Today, a stereotype of the South Side of Chicago as dangerous, Black and crime ridden persists, and can still be heard on campus and in the national media. But for Thursday night’s Unshackled NU talk, activist and academic Dr. Rashad Shabazz traced the history of mass incarceration to slavery, colonialism, and a war on drugs that became a war on Black people.
“This current mass incarceration drama we’ve seen over the last four decades started in early 20th century...” Shabazz said. “[came] with the evacuation of economic means of production and the belief that punishment and containment is the way you solved social problems.”
Shabazz’s speech marked the last event in Unshackle NU’s week of education on the school to prison pipeline. The group is doing a four-week campaign of seminars to rally support for a forthcoming petition to divest from private prisons. Their second week will focus on the impact of private prisons on immigration detention.
Speaking before a crowded group of students and student-activists in Annenberg Hall, Shabazz focused on dispelling the belief that mass incarceration is simply a matter of modern crime and policies. Since slavery, he said, Western society has learned how to punish through confining Black people.
“Antiblack racism is the landscape upon which the Western prison system was able to produce its punishment,” Shabazz said.
The legacy of racism exists today in the form of the largely Black concentrated areas of poverty.The prison system obtains a majority of its inmates form these areas. These areas don’t emergy by accident, Shabazz argued. Blacks moved north in the first half of the twentieth century to find work in industrializing cities, but racially restrictive housing covenants and threats of violence kept them out of white neighborhoods and cramped in small apartments and later public housing in narrow strips of land. When factories moved overseas in the 1960s, these areas that had relied on them for jobs began to struggle. That, Shabazz said, marked the beginning of mass incarceration.
“Rather than seeing the economic downturn and the forms of instability and responding to it in a way that fostered mobility,” Shabazz said, “Illinois and the federal government decided the best way to deal with the projects was to contain it.”
The federal government funnelled money for maintaining public housing into security, Shabazz said. The state bought up empty rural land and develop prisons on, providing jobs for many unemployed whites. Elevators, basketball courts, and swingsets deteriorated, while the state installed surveillance cameras, bullet proof glass and cages and upped the police force. Successive presidents imposed harsher penalties for drug violations, most of which went to Blacks despite widespread use among whites. In short, Shabazz said, the police state extended from prisons into the communities and schools.
“All those things that made life fun and interesting for young people was stripped away,” Shabazz said. “What became most important was security.”
And this was not for safety purposes, Shabazz said.
“The identification badges, the cages, the on-site courts were about the residents and keeping all the forms of instability that were existing there inside,” Shabazz said.

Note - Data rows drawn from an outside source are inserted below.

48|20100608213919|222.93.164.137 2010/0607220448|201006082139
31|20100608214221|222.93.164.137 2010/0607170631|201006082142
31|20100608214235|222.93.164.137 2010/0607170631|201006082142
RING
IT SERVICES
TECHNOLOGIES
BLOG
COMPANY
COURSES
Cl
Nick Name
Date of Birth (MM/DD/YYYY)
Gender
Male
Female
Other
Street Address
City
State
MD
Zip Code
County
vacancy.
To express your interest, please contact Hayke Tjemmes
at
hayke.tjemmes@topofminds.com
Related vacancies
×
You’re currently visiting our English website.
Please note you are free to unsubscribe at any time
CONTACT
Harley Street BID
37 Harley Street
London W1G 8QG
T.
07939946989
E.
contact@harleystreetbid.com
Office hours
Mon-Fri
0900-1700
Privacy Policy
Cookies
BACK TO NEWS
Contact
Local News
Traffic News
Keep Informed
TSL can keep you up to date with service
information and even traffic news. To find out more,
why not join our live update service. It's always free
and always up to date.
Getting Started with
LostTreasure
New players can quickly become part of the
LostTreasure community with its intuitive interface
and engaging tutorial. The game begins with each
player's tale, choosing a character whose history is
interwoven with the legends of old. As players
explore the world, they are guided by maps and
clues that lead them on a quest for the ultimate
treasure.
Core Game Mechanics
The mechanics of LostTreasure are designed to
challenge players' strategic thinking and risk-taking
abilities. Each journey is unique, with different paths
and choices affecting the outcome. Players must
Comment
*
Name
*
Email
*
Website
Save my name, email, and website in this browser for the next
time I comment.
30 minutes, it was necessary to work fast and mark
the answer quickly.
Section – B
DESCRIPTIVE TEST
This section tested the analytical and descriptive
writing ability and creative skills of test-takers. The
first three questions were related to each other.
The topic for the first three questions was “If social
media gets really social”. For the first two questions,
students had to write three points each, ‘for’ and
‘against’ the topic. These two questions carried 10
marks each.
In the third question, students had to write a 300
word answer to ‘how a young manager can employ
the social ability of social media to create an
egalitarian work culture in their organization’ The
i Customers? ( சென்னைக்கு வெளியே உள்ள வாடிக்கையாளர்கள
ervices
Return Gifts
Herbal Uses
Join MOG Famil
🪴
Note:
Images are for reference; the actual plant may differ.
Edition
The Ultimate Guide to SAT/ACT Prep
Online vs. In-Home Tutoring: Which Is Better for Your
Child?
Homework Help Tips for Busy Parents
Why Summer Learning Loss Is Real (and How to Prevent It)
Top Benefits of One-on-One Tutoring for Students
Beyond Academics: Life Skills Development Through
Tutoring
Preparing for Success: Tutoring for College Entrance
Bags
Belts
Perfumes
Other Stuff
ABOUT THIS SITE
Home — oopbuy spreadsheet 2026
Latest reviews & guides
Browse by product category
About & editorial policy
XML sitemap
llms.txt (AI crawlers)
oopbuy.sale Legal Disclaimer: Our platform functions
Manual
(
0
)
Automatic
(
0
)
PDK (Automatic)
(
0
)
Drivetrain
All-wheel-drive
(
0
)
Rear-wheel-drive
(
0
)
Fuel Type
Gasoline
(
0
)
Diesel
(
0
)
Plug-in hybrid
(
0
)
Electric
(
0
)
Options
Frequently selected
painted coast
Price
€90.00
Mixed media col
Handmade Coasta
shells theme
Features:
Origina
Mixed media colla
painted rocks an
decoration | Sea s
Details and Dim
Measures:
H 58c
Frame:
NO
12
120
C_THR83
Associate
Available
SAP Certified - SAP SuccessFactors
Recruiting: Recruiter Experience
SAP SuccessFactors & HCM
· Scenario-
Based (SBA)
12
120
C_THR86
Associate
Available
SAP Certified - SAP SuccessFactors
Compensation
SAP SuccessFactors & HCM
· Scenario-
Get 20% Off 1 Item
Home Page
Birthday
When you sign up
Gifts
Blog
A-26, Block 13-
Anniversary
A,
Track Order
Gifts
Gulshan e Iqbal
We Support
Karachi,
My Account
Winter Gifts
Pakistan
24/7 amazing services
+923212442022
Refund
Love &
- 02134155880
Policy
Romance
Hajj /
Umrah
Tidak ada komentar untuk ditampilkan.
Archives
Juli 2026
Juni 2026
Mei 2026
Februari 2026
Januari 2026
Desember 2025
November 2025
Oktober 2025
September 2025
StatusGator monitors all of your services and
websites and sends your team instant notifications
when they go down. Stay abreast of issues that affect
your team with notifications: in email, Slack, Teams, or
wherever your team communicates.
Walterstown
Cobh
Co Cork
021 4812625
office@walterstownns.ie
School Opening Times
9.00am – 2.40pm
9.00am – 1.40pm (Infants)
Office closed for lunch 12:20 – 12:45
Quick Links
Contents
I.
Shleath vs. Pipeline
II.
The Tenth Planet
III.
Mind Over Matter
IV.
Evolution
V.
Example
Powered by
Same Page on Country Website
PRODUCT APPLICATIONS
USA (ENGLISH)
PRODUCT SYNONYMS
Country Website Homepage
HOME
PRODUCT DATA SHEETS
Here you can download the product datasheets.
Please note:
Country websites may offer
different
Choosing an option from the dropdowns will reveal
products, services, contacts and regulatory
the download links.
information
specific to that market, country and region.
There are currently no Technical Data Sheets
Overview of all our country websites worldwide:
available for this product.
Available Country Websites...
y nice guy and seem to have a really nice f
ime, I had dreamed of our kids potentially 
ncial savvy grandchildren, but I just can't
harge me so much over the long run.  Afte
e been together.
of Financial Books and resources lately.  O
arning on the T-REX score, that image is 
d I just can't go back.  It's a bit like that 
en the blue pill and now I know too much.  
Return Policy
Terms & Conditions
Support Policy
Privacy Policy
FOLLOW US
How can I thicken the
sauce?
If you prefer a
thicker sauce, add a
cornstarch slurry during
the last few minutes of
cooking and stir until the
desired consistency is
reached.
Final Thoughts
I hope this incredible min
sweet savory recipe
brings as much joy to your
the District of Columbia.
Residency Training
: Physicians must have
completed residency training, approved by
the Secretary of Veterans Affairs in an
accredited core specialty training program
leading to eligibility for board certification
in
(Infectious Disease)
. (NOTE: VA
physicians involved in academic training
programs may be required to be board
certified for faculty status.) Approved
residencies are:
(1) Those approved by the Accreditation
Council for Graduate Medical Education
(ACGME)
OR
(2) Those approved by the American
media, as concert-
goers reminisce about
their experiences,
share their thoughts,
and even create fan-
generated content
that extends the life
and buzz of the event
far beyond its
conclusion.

The result today is a system in which thousands of Black people in Chicago cycle in and out of prison, Shabazz explained. He drew a diagram on the board: a circle labeled “taxes” connected by a line to “state governments” to “prison.” He said it showed how state governments use taxpayer money to finance the prison industry, which profits off of punishing Black people, particularly the poor. Because the prisons fail to rehabilitate, they’ve created a system in which 30,000 people enter Illinois state prison each year, half of whom had just gotten out.
“The recidivism rate is 50 percent, which means shit don’t work,” Shabazz said, “Any institution that can’t maintain a C average is a failure.”
So what can people, particularly Northwestern students, do about it? Shabazz said there are policies that could bridge the gap created by a century of legal racial discrimination, such as a “subsidy to do the opposite” of racial segregation and inequality. It’s similar to the “Case for Reparations” Ta-Nehisi Coates has repeatedly put forward in The Atlantic.
But Shabazz also said people needed to the national ideology around crime from one of containment and punishment to restorative justice model that emphasizes social mobility.
“We have been lulled into believing that if you put up bigger walls and if you put more people that that will create safety,” Shabazz said. “And that’s just not true.”